# Camp Cherry Log



## krsmitty (Jan 21, 2011)

In North Georgia. Anyone been there?


----------



## H2H1 (Jan 21, 2011)

Re: Camp Cherry Log

hey Ken I live here in Ga just where is it located?


----------



## krsmitty (Jan 21, 2011)

Re: Camp Cherry Log

Google map link

http://maps.google.com/maps?f=d&source=s_d&saddr=Midland,+GA+31820&daddr=983+Little+Rock+Creek+Road,+Cherry+Log,+GA+30522+(CAMP+CHERRYLOG+(RV+PARK))&hl=en&geocode=FQAN8QEdrKPx-im__p9bWjbziDGaxUpNV9dwZQ%3BFX9iEgId2L_4-iGGVwFrJKjTeQ&mra=pd&mrcr=0&sll=33.779147,-84.979248&sspn=4.857256,7.064209&ie=UTF8&ll=33.751748,-85.330811&spn=4.858807,7.064209&t=h&z=7


----------



## H2H1 (Jan 21, 2011)

Re: Camp Cherry Log

OK it is up in Ellijay GA. Read some reviews, sites are very small, RV with slide out will have some trouble, no pull thru's, no wifi. This is an old camp in rural GA. peaceful and quite


----------



## krsmitty (Jan 21, 2011)

Re: Camp Cherry Log

Thanks...Dealer where we bought our 5er gave us a free week of camping there. Wanted to see if it was worth the 10-12 hour drive to get there.


----------



## H2H1 (Jan 21, 2011)

Re: Camp Cherry Log

Ken if you want piece and quite, well this is the place. If you are towing there is plenty of sites to see in and around there. Stone Mtn. in Atlanta not that far away. If I can help you out let me know. Also look it up on the web. www.camp cherry log.com


----------



## krsmitty (Jan 21, 2011)

Re: Camp Cherry Log

Thank you sir. They don't open until 3/15. So have a few months to decide.


----------



## H2H1 (Jan 21, 2011)

Re: Camp Cherry Log

Ken please call me Hollis, Sir is reserved for my dad :laugh:


----------



## krsmitty (Jan 21, 2011)

Re: Camp Cherry Log

LOL...How I was raised, Sir and Mam


----------



## H2H1 (Jan 21, 2011)

Re: Camp Cherry Log

SAME HERE, but I ask you to call me Hollis, thanks


----------



## krsmitty (Jan 21, 2011)

Re: Camp Cherry Log

Roger that!


----------



## Grandview Trailer Sa (Jan 21, 2011)

Re: Camp Cherry Log

Mr. Hollis Sir, Ken is just respecting his elders... :laugh:


----------



## H2H1 (Jan 21, 2011)

Re: Camp Cherry Log

gee no one is giving me any respect here  all I ever wanted was to make friends on here, hahahaha. 
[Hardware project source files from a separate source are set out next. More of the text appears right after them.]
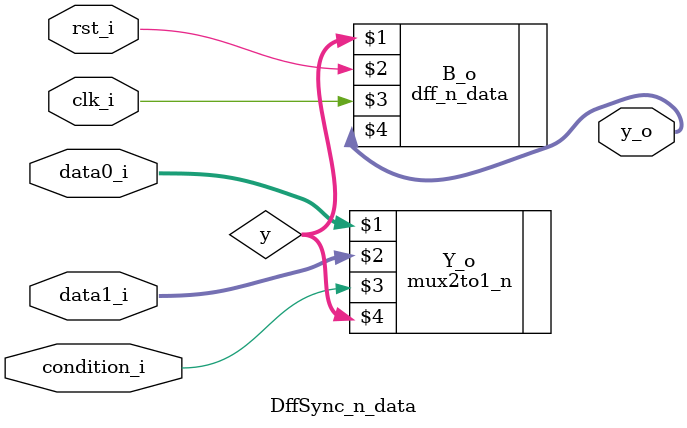
<source format=sv>
module DffSync_n_data#(parameter n=4,val='0)(data0_i,data1_i,condition_i,rst_i,clk_i,y_o);
input logic [n-1:0] data0_i,data1_i;
input logic rst_i,clk_i,condition_i;
output logic [n-1:0]y_o;
 logic [n-1:0]y;
   	mux2to1_n#(n) Y_o(data0_i,data1_i,condition_i,y);//setup
    dff_n_data#(n,val) B_o(y,rst_i,clk_i,y_o); 
endmodule:DffSync_n_data

</source>
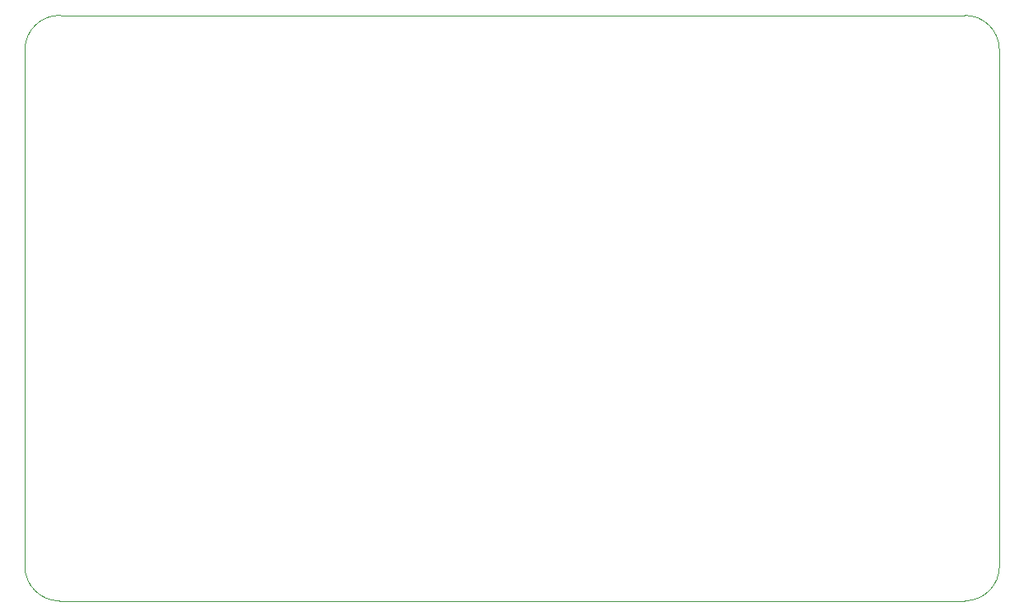
<source format=gm1>
G04 #@! TF.GenerationSoftware,KiCad,Pcbnew,8.0.5*
G04 #@! TF.CreationDate,2025-02-16T07:26:16+05:30*
G04 #@! TF.ProjectId,Hades,48616465-732e-46b6-9963-61645f706362,rev?*
G04 #@! TF.SameCoordinates,Original*
G04 #@! TF.FileFunction,Profile,NP*
%FSLAX46Y46*%
G04 Gerber Fmt 4.6, Leading zero omitted, Abs format (unit mm)*
G04 Created by KiCad (PCBNEW 8.0.5) date 2025-02-16 07:26:16*
%MOMM*%
%LPD*%
G01*
G04 APERTURE LIST*
G04 #@! TA.AperFunction,Profile*
%ADD10C,0.100000*%
G04 #@! TD*
G04 APERTURE END LIST*
D10*
X29082999Y-25400001D02*
X121920000Y-25400000D01*
X125476000Y-28956000D02*
X125476000Y-82042000D01*
X121920000Y-85598000D02*
X28956000Y-85598000D01*
X25400000Y-82042000D02*
X25397734Y-28956001D01*
X125476000Y-82042000D02*
G75*
G02*
X121920000Y-85598000I-3556000J0D01*
G01*
X121920000Y-25400000D02*
G75*
G02*
X125476000Y-28956000I0J-3556000D01*
G01*
X25397734Y-28956001D02*
G75*
G02*
X29082999Y-25400001I3558266J1D01*
G01*
X28956000Y-85598000D02*
G75*
G02*
X25400000Y-82042000I0J3556000D01*
G01*
M02*

</source>
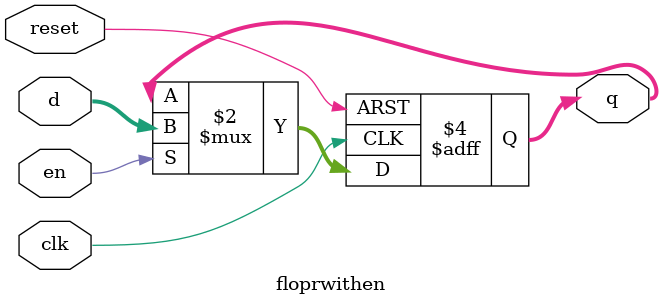
<source format=sv>
module floprwithen #(parameter WIDTH = 8)
            (input logic clk, reset, en,
              input logic [WIDTH-1:0] d,
              output logic [WIDTH-1:0] q);

  always_ff @(posedge clk, posedge reset)
    if (reset) q <= 0;
    else if(en) q <= d;
endmodule

</source>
Ken you must have anything to do today .oops see it was posted at 7 PM., chat with you later


----------



## C Nash (Jan 21, 2011)

Re: Camp Cherry Log

Ken, we stayed there several year ago.  At that time you were not supposed to go in until around 3pm.  You will see why when you go.  The road is very narrow and it would be hard to meet another camper.  Was not hard to get to though and the road was dirt at that time.  campsites were not much and may be improved by now.  Was peacful and quite.  I would go back   if I had to.  We had a 5th wheel at that time.  Been about 10 yr ago so may have changed since then.  Camp owners were very nice.


----------